◆ Data records ◆
────────────────────
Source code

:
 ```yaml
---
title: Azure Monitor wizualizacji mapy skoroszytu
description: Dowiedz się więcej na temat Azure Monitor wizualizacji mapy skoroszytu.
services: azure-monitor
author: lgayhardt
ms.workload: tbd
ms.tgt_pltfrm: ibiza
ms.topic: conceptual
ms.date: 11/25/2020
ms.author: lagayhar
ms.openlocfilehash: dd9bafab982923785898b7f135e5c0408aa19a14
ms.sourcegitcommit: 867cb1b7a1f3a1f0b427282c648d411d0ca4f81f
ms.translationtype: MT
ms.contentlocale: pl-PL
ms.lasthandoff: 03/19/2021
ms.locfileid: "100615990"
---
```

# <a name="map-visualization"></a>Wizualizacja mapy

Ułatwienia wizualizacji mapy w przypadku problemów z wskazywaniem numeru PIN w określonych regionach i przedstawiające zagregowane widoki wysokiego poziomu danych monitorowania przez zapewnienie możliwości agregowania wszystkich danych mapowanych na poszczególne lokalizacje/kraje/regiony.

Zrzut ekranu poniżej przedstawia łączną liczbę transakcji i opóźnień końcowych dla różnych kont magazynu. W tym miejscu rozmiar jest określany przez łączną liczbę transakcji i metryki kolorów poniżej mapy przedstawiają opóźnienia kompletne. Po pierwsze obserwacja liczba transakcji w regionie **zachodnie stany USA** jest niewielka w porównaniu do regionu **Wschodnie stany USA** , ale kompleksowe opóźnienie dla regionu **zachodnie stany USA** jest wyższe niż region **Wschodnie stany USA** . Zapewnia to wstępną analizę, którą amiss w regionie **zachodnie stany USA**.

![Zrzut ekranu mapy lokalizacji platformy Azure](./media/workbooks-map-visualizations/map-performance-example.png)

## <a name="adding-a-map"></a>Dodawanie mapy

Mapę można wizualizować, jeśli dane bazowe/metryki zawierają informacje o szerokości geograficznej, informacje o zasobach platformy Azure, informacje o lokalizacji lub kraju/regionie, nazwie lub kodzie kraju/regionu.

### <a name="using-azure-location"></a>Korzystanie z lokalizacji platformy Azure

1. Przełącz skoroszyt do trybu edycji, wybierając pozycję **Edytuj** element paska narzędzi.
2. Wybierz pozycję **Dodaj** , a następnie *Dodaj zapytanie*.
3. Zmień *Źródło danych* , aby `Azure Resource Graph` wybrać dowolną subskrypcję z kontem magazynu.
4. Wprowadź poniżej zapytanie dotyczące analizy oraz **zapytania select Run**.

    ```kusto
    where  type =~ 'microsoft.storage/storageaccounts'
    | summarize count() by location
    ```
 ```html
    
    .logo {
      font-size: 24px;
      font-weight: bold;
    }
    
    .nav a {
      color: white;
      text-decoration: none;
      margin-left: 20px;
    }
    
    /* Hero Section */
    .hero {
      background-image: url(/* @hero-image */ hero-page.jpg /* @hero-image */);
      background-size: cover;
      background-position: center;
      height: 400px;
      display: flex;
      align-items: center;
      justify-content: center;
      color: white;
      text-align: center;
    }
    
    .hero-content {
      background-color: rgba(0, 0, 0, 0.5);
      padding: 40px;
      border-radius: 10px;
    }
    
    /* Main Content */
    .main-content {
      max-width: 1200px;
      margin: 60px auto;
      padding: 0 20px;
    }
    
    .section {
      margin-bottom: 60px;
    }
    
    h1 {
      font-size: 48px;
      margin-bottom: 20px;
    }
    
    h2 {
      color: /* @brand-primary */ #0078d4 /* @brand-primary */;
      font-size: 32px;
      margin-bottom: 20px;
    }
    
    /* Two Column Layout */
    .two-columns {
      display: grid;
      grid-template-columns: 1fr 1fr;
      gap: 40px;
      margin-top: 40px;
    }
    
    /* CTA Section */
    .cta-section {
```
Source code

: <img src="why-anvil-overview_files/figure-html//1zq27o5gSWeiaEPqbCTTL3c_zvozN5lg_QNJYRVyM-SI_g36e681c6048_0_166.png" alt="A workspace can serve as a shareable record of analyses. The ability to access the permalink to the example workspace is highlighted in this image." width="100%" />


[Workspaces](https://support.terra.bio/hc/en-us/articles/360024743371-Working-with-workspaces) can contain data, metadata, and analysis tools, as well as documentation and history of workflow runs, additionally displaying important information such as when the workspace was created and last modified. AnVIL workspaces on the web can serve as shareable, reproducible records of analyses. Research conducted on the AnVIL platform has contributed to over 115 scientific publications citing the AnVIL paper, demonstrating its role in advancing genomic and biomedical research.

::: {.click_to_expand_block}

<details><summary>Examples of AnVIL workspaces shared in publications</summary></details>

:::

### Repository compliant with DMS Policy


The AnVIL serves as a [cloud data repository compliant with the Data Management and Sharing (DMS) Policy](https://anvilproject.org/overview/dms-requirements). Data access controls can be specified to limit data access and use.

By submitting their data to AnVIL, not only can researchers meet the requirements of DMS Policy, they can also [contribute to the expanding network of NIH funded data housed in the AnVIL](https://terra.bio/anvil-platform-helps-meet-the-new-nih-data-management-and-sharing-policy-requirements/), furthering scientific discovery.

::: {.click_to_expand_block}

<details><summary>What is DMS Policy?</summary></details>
────────────────────
◆ Problem requirements ◆
Each line from the start of the records through the line holding "Zrzut ekranu poniżej" must be returned exactly; nothing else belongs in the answer.

◆ Output for this task ◆
Source code

:
 ```yaml
---
title: Azure Monitor wizualizacji mapy skoroszytu
description: Dowiedz się więcej na temat Azure Monitor wizualizacji mapy skoroszytu.
services: azure-monitor
author: lgayhardt
ms.workload: tbd
ms.tgt_pltfrm: ibiza
ms.topic: conceptual
ms.date: 11/25/2020
ms.author: lagayhar
ms.openlocfilehash: dd9bafab982923785898b7f135e5c0408aa19a14
ms.sourcegitcommit: 867cb1b7a1f3a1f0b427282c648d411d0ca4f81f
ms.translationtype: MT
ms.contentlocale: pl-PL
ms.lasthandoff: 03/19/2021
ms.locfileid: "100615990"
---
```

# <a name="map-visualization"></a>Wizualizacja mapy

Ułatwienia wizualizacji mapy w przypadku problemów z wskazywaniem numeru PIN w określonych regionach i przedstawiające zagregowane widoki wysokiego poziomu danych monitorowania przez zapewnienie możliwości agregowania wszystkich danych mapowanych na poszczególne lokalizacje/kraje/regiony.

Zrzut ekranu poniżej przedstawia łączną liczbę transakcji i opóźnień końcowych dla różnych kont magazynu. W tym miejscu rozmiar jest określany przez łączną liczbę transakcji i metryki kolorów poniżej mapy przedstawiają opóźnienia kompletne. Po pierwsze obserwacja liczba transakcji w regionie **zachodnie stany USA** jest niewielka w porównaniu do regionu **Wschodnie stany USA** , ale kompleksowe opóźnienie dla regionu **zachodnie stany USA** jest wyższe niż region **Wschodnie stany USA** . Zapewnia to wstępną analizę, którą amiss w regionie **zachodnie stany USA**.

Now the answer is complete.